Work required
Write out all the data again, exactly as it stands.

__________________________________________________

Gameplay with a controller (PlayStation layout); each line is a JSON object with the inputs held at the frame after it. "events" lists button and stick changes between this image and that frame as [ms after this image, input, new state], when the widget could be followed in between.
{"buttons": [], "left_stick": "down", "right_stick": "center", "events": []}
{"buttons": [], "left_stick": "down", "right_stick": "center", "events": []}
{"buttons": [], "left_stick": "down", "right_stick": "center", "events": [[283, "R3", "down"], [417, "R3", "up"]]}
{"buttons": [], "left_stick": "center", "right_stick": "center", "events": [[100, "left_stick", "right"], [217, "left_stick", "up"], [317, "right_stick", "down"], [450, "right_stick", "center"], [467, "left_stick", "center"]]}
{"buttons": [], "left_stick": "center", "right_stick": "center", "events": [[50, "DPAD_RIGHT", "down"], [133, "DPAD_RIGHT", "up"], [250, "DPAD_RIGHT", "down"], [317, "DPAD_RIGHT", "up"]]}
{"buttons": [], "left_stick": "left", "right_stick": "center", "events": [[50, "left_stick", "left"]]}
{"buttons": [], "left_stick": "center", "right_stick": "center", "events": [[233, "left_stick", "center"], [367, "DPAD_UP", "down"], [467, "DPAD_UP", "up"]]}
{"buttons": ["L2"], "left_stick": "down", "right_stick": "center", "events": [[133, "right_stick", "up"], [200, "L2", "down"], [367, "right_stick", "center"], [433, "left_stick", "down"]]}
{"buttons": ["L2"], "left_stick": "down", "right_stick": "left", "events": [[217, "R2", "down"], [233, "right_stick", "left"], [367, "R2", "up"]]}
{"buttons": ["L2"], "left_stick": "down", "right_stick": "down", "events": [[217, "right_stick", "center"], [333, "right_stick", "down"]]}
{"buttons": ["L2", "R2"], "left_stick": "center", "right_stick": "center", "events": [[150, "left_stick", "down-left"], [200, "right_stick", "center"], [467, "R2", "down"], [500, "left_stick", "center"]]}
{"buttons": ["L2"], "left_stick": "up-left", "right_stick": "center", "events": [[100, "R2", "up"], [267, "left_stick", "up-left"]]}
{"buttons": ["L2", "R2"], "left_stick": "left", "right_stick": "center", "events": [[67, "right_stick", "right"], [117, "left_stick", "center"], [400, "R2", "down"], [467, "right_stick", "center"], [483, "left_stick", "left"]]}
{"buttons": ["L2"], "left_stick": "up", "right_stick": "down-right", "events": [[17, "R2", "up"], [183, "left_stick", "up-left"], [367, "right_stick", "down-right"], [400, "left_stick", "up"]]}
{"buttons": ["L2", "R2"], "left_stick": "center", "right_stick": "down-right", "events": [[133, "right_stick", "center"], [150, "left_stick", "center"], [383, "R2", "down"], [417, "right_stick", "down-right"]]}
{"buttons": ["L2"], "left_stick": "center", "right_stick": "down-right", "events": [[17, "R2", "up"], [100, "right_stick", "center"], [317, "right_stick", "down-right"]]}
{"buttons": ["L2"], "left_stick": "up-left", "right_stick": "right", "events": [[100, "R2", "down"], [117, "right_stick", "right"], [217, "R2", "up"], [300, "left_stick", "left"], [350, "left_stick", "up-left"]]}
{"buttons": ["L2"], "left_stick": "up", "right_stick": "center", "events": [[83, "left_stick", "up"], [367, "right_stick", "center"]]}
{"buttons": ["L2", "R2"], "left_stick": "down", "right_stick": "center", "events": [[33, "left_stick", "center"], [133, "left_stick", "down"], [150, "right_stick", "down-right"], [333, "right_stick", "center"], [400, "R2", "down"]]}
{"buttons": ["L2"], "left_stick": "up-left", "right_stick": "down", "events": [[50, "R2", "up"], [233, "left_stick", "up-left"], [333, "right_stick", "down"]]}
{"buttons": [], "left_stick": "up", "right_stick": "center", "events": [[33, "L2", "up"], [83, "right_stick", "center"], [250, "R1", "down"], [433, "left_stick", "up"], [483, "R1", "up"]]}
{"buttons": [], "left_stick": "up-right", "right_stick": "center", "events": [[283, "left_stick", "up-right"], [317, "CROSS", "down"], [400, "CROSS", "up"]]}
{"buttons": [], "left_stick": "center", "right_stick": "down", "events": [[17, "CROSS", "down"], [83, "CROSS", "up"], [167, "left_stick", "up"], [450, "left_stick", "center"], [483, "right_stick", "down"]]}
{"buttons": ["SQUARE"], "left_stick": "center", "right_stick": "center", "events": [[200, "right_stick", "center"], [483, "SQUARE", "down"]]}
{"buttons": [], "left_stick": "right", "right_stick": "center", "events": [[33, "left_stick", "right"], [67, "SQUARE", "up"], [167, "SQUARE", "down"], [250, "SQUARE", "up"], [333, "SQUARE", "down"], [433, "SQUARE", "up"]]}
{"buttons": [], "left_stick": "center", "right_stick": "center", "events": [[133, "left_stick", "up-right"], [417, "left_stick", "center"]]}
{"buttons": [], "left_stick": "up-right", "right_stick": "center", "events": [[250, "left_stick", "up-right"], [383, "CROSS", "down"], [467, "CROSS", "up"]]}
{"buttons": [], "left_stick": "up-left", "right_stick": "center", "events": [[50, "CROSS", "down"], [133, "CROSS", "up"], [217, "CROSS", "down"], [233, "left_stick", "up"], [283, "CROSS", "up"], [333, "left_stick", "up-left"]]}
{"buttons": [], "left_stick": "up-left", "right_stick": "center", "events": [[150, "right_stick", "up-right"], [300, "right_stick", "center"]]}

__________________________________________________

Your response
Gameplay with a controller (PlayStation layout); each line is a JSON object with the inputs held at the frame after it. "events" lists button and stick changes between this image and that frame as [ms after this image, input, new state], when the widget could be followed in between.
{"buttons": [], "left_stick": "down", "right_stick": "center", "events": []}
{"buttons": [], "left_stick": "down", "right_stick": "center", "events": []}
{"buttons": [], "left_stick": "down", "right_stick": "center", "events": [[283, "R3", "down"], [417, "R3", "up"]]}
{"buttons": [], "left_stick": "center", "right_stick": "center", "events": [[100, "left_stick", "right"], [217, "left_stick", "up"], [317, "right_stick", "down"], [450, "right_stick", "center"], [467, "left_stick", "center"]]}
{"buttons": [], "left_stick": "center", "right_stick": "center", "events": [[50, "DPAD_RIGHT", "down"], [133, "DPAD_RIGHT", "up"], [250, "DPAD_RIGHT", "down"], [317, "DPAD_RIGHT", "up"]]}
{"buttons": [], "left_stick": "left", "right_stick": "center", "events": [[50, "left_stick", "left"]]}
{"buttons": [], "left_stick": "center", "right_stick": "center", "events": [[233, "left_stick", "center"], [367, "DPAD_UP", "down"], [467, "DPAD_UP", "up"]]}
{"buttons": ["L2"], "left_stick": "down", "right_stick": "center", "events": [[133, "right_stick", "up"], [200, "L2", "down"], [367, "right_stick", "center"], [433, "left_stick", "down"]]}
{"buttons": ["L2"], "left_stick": "down", "right_stick": "left", "events": [[217, "R2", "down"], [233, "right_stick", "left"], [367, "R2", "up"]]}
{"buttons": ["L2"], "left_stick": "down", "right_stick": "down", "events": [[217, "right_stick", "center"], [333, "right_stick", "down"]]}
{"buttons": ["L2", "R2"], "left_stick": "center", "right_stick": "center", "events": [[150, "left_stick", "down-left"], [200, "right_stick", "center"], [467, "R2", "down"], [500, "left_stick", "center"]]}
{"buttons": ["L2"], "left_stick": "up-left", "right_stick": "center", "events": [[100, "R2", "up"], [267, "left_stick", "up-left"]]}
{"buttons": ["L2", "R2"], "left_stick": "left", "right_stick": "center", "events": [[67, "right_stick", "right"], [117, "left_stick", "center"], [400, "R2", "down"], [467, "right_stick", "center"], [483, "left_stick", "left"]]}
{"buttons": ["L2"], "left_stick": "up", "right_stick": "down-right", "events": [[17, "R2", "up"], [183, "left_stick", "up-left"], [367, "right_stick", "down-right"], [400, "left_stick", "up"]]}
{"buttons": ["L2", "R2"], "left_stick": "center", "right_stick": "down-right", "events": [[133, "right_stick", "center"], [150, "left_stick", "center"], [383, "R2", "down"], [417, "right_stick", "down-right"]]}
{"buttons": ["L2"], "left_stick": "center", "right_stick": "down-right", "events": [[17, "R2", "up"], [100, "right_stick", "center"], [317, "right_stick", "down-right"]]}
{"buttons": ["L2"], "left_stick": "up-left", "right_stick": "right", "events": [[100, "R2", "down"], [117, "right_stick", "right"], [217, "R2", "up"], [300, "left_stick", "left"], [350, "left_stick", "up-left"]]}
{"buttons": ["L2"], "left_stick": "up", "right_stick": "center", "events": [[83, "left_stick", "up"], [367, "right_stick", "center"]]}
{"buttons": ["L2", "R2"], "left_stick": "down", "right_stick": "center", "events": [[33, "left_stick", "center"], [133, "left_stick", "down"], [150, "right_stick", "down-right"], [333, "right_stick", "center"], [400, "R2", "down"]]}
{"buttons": ["L2"], "left_stick": "up-left", "right_stick": "down", "events": [[50, "R2", "up"], [233, "left_stick", "up-left"], [333, "right_stick", "down"]]}
{"buttons": [], "left_stick": "up", "right_stick": "center", "events": [[33, "L2", "up"], [83, "right_stick", "center"], [250, "R1", "down"], [433, "left_stick", "up"], [483, "R1", "up"]]}
{"buttons": [], "left_stick": "up-right", "right_stick": "center", "events": [[283, "left_stick", "up-right"], [317, "CROSS", "down"], [400, "CROSS", "up"]]}
{"buttons": [], "left_stick": "center", "right_stick": "down", "events": [[17, "CROSS", "down"], [83, "CROSS", "up"], [167, "left_stick", "up"], [450, "left_stick", "center"], [483, "right_stick", "down"]]}
{"buttons": ["SQUARE"], "left_stick": "center", "right_stick": "center", "events": [[200, "right_stick", "center"], [483, "SQUARE", "down"]]}
{"buttons": [], "left_stick": "right", "right_stick": "center", "events": [[33, "left_stick", "right"], [67, "SQUARE", "up"], [167, "SQUARE", "down"], [250, "SQUARE", "up"], [333, "SQUARE", "down"], [433, "SQUARE", "up"]]}
{"buttons": [], "left_stick": "center", "right_stick": "center", "events": [[133, "left_stick", "up-right"], [417, "left_stick", "center"]]}
{"buttons": [], "left_stick": "up-right", "right_stick": "center", "events": [[250, "left_stick", "up-right"], [383, "CROSS", "down"], [467, "CROSS", "up"]]}
{"buttons": [], "left_stick": "up-left", "right_stick": "center", "events": [[50, "CROSS", "down"], [133, "CROSS", "up"], [217, "CROSS", "down"], [233, "left_stick", "up"], [283, "CROSS", "up"], [333, "left_stick", "up-left"]]}
{"buttons": [], "left_stick": "up-left", "right_stick": "center", "events": [[150, "right_stick", "up-right"], [300, "right_stick", "center"]]}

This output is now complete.